## What you should do
Before copying, set the pictures aside; then repeat every line below verbatim.

--- Provided data ---

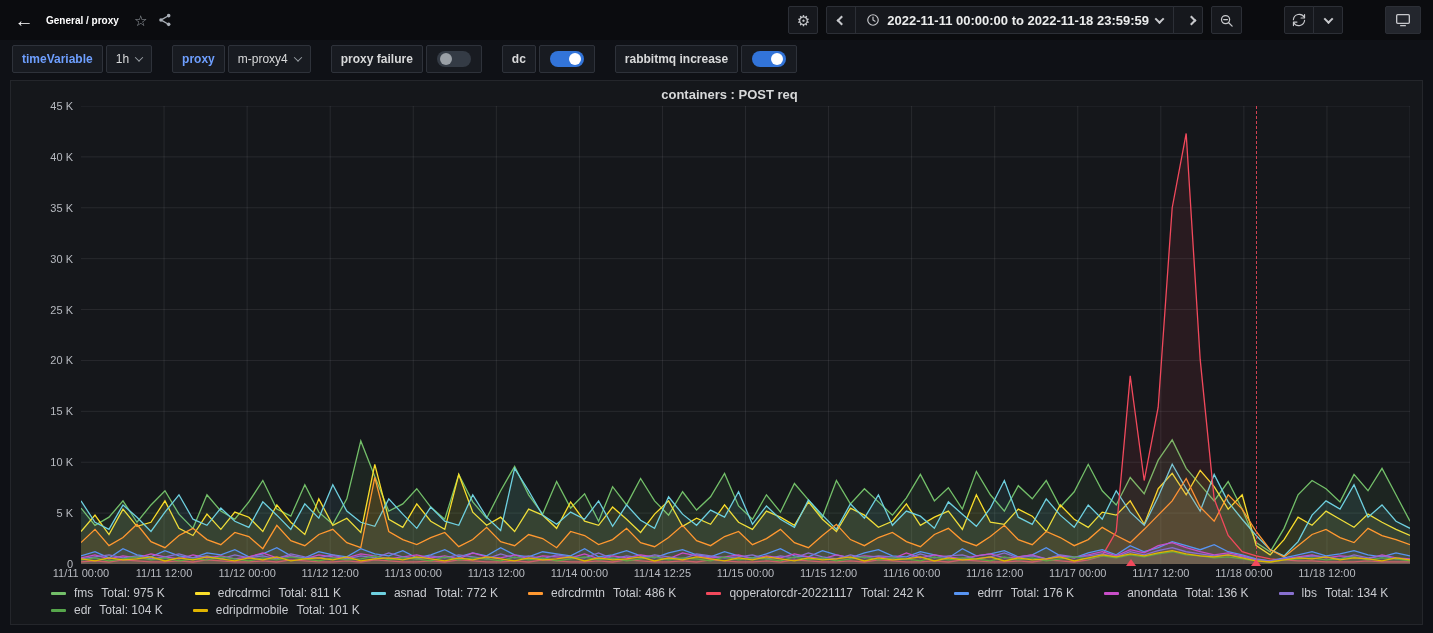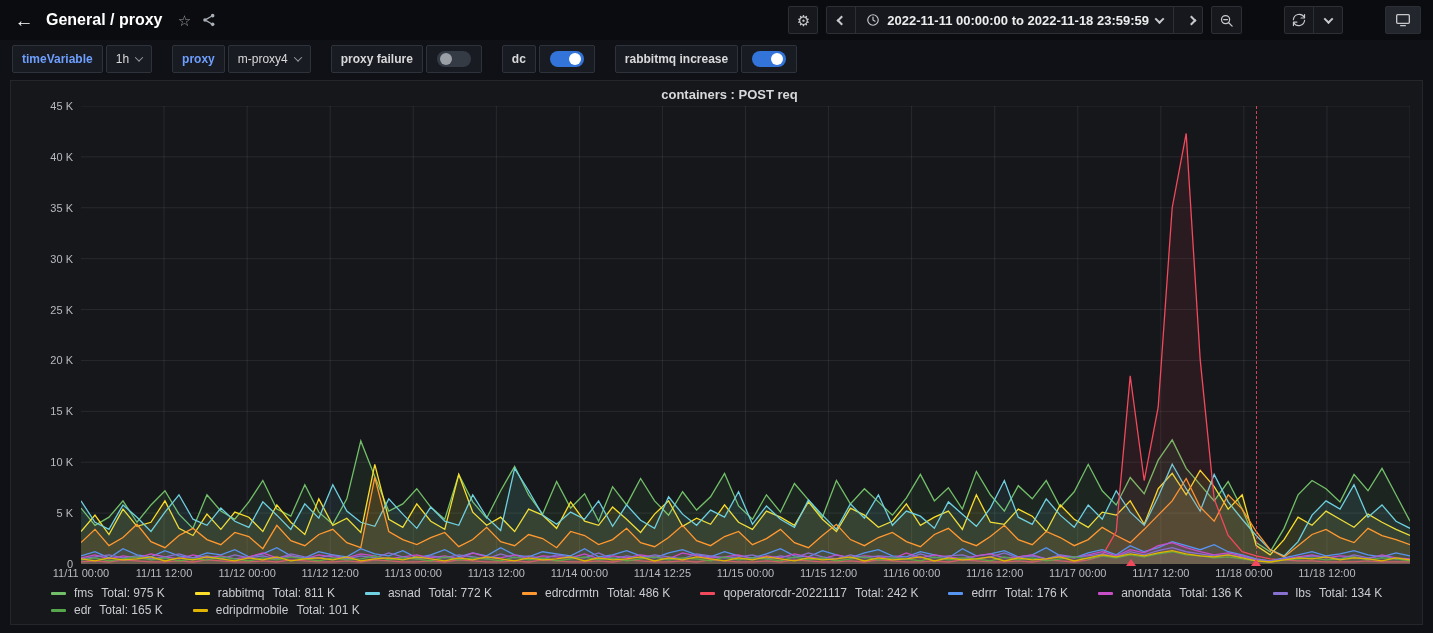--- a/index.html
+++ b/index.html
@@ -10,7 +10,7 @@
   
   .nav { height:40px; background:#0b0c0f; display:flex; align-items:center;
     padding:0 12px; flex:0 0 auto; }
-  .nav .crumb { font-size:16px; font-weight:bold; color:#ffffff; margin:0 10px 0 10px; cursor:pointer; }
+  .nav .crumb { font-size:10px; font-weight:bold; color:#ffffff; margin:0 10px 0 10px; cursor:pointer; }
   .iconbtn { background:none; border:none; color:#aab0b8; display:flex; align-items:center;
     justify-content:center; height:28px; min-width:24px; cursor:pointer; }
   .uni { font-size:16px; line-height:1; color:#c7c8cc; }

---

## Response below
--- a/index.html
+++ b/index.html
@@ -10,7 +10,7 @@
   
   .nav { height:40px; background:#0b0c0f; display:flex; align-items:center;
     padding:0 12px; flex:0 0 auto; }
-  .nav .crumb { font-size:16px; font-weight:bold; color:#ffffff; margin:0 10px 0 10px; cursor:pointer; }
+  .nav .crumb { font-size:10px; font-weight:bold; color:#ffffff; margin:0 10px 0 10px; cursor:pointer; }
   .iconbtn { background:none; border:none; color:#aab0b8; display:flex; align-items:center;
     justify-content:center; height:28px; min-width:24px; cursor:pointer; }
   .uni { font-size:16px; line-height:1; color:#c7c8cc; }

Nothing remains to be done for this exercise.